Records from a collection -
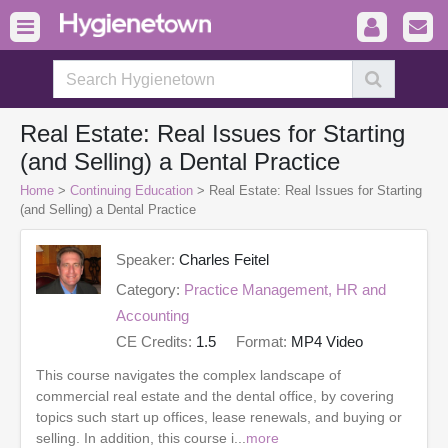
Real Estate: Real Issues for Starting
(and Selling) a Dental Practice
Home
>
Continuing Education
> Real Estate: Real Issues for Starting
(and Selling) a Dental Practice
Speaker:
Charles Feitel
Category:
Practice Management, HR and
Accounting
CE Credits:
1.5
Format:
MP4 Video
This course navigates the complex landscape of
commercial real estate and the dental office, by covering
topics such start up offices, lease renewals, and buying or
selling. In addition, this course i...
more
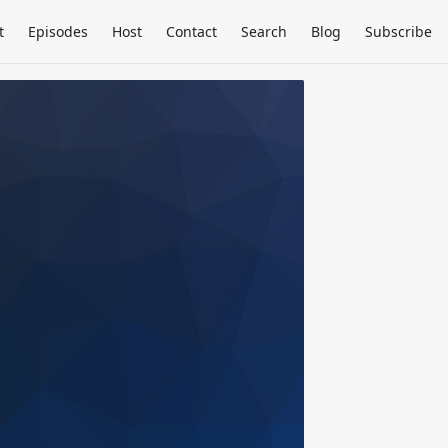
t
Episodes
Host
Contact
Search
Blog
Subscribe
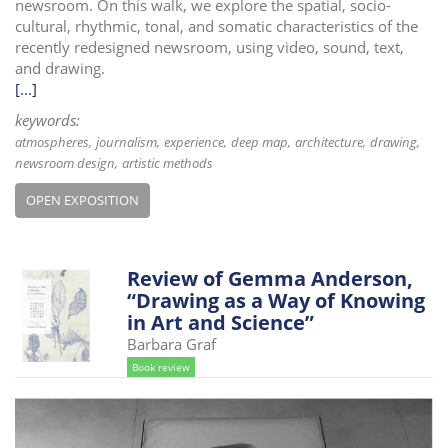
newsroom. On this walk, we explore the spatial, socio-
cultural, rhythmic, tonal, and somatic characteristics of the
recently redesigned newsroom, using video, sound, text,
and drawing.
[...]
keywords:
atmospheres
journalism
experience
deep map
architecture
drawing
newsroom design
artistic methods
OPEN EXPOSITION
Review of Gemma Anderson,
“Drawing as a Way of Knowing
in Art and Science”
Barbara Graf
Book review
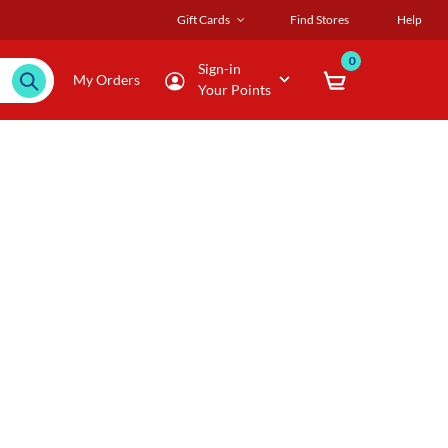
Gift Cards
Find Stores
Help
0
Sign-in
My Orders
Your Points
==
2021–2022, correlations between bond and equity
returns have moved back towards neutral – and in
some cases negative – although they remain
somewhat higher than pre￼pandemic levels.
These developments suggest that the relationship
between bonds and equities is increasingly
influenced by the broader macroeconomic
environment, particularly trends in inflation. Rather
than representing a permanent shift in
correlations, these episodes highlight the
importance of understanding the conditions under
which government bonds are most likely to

TASK ITEM -
Return the lines above that include the string "between".

SOLUTION TO THIS EXERCISE -
2021–2022, correlations between bond and equity
between bonds and equities is increasingly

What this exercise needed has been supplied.